Under current NJCAA regulations, member schools are limited to having no more than 25 percent of their scholarship players come from outside the United States. After a narrow vote this winter, the wording of the rule will change. Starting in the 2012-2013 academic year, NJCAA-affiliated schools will be limited to having 25 percent of their rosters comprised of international students.

While the change may seem minor, the impacts will actually be quite significant for some schools.

“What a lot of people were doing was they would award 25 percent of their scholarships to international students, but then they’d fill their rosters with other international students as well,” noted Northwest College athletic director Andy Ward. “Those kids may have been paying their own way, or they may have been getting some other sort of scholarship from the school.”

As an example, Ward pointed to the case of a men’s soccer team in the state of Texas this past season.

“They had 22 international players on their roster,” Ward said. “So what the NJCAA is saying now is that you get 25 percent. That’s how many can play, period.”

Only the men’s soccer program exceeded that 25 percent threshold this past year. The Trappers debuted the sport of men’s soccer last fall with a roster that included seven international players among its 22 members.

“As an institution, we haven’t carried as many international players as some other schools,” Ward said. “It is still something that we need to be aware of though, because we do recruit internationally.”

The biggest impact, Ward notes, could come regarding players offered the chance to walk on to the Trappers’ programs.

“We’ve had international walk-ons in the past,” Ward said. “Under the new rule, those student-athletes might not get that opportunity, because now they’ll count against your percentage. So now, you might not be able to look at them like you could in the past.”

Overall though, since the Trappers have stayed under that 25 percent threshold, Ward said he doesn’t see any significant impact from the rule change.

“There might be a case where the rule makes a decision for you over whether or not to take a kid that you would have before,” Ward said. “For the most part, I don’t think we’ll see a lot of change on campus though.”

If anything, Ward hints that it might become easier for schools like Northwest College, who have traditionally been under that 25 percent mark, to attract students to campus.

“Some of those kids that have been going to schools (with more than 25 percent international participation) are going to have to look a little harder,” Ward said. “They’re not going to just give up and decide they don’t want to play. They’re going to look for a program that has space available.”

And, to be sure, the Trappers will be looking for them as well.

“We’ll keep looking at international students,” said Trapper women’s basketball coach Janis Beal, who has brought in students from Latvia, Brazil and the Dominican Republic during her two-year tenure at Northwest College. “That’s one of many avenues you have to build your team.”

While the rule change might influence coaches in their recruiting decisions and recruiting strategies, it will likely pass largely unnoticed by fans in the stands.

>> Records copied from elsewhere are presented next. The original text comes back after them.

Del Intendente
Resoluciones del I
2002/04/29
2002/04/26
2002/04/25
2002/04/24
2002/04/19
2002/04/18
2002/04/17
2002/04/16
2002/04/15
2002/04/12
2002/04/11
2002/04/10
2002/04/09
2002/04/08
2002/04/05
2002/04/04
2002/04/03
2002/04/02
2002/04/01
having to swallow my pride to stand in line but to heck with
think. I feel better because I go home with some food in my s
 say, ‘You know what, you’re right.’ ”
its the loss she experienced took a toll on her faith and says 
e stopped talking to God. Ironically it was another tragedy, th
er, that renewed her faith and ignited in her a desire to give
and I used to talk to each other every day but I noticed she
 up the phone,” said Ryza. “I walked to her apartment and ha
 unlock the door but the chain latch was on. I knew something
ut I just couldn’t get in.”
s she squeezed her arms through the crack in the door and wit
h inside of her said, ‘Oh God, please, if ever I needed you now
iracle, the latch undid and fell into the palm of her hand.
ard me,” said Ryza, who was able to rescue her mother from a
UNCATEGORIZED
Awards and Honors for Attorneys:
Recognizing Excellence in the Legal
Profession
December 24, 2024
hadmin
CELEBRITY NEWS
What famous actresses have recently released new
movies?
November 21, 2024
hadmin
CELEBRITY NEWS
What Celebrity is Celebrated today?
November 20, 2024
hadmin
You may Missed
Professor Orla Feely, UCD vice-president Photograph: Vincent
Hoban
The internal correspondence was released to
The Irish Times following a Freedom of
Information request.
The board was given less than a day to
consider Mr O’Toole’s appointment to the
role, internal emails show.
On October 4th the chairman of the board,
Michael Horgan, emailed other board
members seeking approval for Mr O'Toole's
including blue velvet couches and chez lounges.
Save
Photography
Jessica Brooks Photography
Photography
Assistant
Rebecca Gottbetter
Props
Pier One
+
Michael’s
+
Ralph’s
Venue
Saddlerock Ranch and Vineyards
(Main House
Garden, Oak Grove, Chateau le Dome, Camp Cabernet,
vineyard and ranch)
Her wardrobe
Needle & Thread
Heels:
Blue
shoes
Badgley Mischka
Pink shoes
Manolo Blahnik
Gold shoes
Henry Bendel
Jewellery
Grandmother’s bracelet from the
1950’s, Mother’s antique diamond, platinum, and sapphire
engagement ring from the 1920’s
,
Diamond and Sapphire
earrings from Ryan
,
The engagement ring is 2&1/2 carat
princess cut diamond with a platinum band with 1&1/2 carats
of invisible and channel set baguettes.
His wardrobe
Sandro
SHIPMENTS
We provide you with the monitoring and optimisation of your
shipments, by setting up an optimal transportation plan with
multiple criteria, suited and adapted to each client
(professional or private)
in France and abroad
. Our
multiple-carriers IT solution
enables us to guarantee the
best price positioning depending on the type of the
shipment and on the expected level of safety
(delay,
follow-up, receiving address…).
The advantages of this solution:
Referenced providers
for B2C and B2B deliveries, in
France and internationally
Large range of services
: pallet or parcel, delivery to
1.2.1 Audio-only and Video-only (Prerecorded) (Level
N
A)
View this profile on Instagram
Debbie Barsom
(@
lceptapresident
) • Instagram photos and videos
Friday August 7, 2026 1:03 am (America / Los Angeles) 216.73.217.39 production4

“I don’t think it will change the quality of the student-athlete we attract internationally,” said Ward. “The same types of students that have been looking to play junior college ball in the past will still be looking at that level. I don’t think it will shift where those kids look.”

Fans might notice the changes to opposing rosters, though. While the Trappers fall beneath the 25 percent threshold, the same cannot be said of some of the schools Northwest College routinely faces in competition.

“When you look at the rosters, there are several that have lots of international students on them,” Ward said, noting, for instance, that one team his men’s basketball program faced last winter carried six international students on its roster. “For schools that have increasingly recruited international players, they’ll have to sit down and change their focus. There will definitely be some programs nationally that this rule change hits rather hard.”